=== Section Start ===
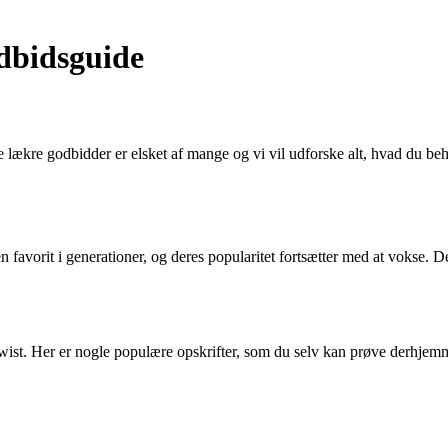
odbidsguide
e lækre godbidder er elsket af mange og vi vil udforske alt, hvad du beh
en favorit i generationer, og deres popularitet fortsætter med at vokse. D
wist. Her er nogle populære opskrifter, som du selv kan prøve derhjem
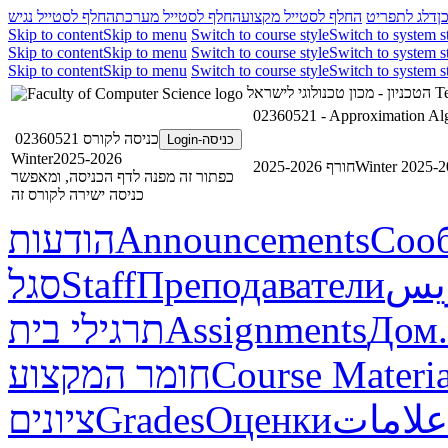
ן
דלג לתפריט
החלף לסטייל מקצוע
החלף לסטייל מערכת
החלף לסטייל נגיש
Skip to content
Skip to menu
Switch to course style
Switch to system s
Skip to content
Skip to menu
Switch to course style
Switch to system s
Skip to content
Skip to menu
Switch to course style
Switch to system s
הטכניון - מכון טכנולוגי לישראל
Te
02360521 - Approximation Al
כניסה לקורס 02360521
כניסה-Login
Winter2025-2026
חורף 2025-2026
Winter 2025-
כפתור זה מפנה לדף הכניסה, ומאפשר
כניסה ישירה לקורס זה
הודעות
Announcements
Соо
סגל
Staff
Преподаватели
ريس
תרגילי בית
Assignments
Дом.
חומר המקצוע
Course Materia
ציונים
Grades
Оценки
علامات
=== Section End ===
# [EXERCISE INSTRUCTIONS]
All records are to be reproduced exactly; the pictures are to be omitted.

# [PROBLEM SOLUTION]
odbidsguide
e lækre godbidder er elsket af mange og vi vil udforske alt, hvad du beh
en favorit i generationer, og deres popularitet fortsætter med at vokse. D
wist. Her er nogle populære opskrifter, som du selv kan prøve derhjem
ן
דלג לתפריט
החלף לסטייל מקצוע
החלף לסטייל מערכת
החלף לסטייל נגיש
Skip to content
Skip to menu
Switch to course style
Switch to system s
Skip to content
Skip to menu
Switch to course style
Switch to system s
Skip to content
Skip to menu
Switch to course style
Switch to system s
הטכניון - מכון טכנולוגי לישראל
Te
02360521 - Approximation Al
כניסה לקורס 02360521
כניסה-Login
Winter2025-2026
חורף 2025-2026
Winter 2025-
כפתור זה מפנה לדף הכניסה, ומאפשר
כניסה ישירה לקורס זה
הודעות
Announcements
Соо
סגל
Staff
Преподаватели
ريس
תרגילי בית
Assignments
Дом.
חומר המקצוע
Course Materia
ציונים
Grades
Оценки
علامات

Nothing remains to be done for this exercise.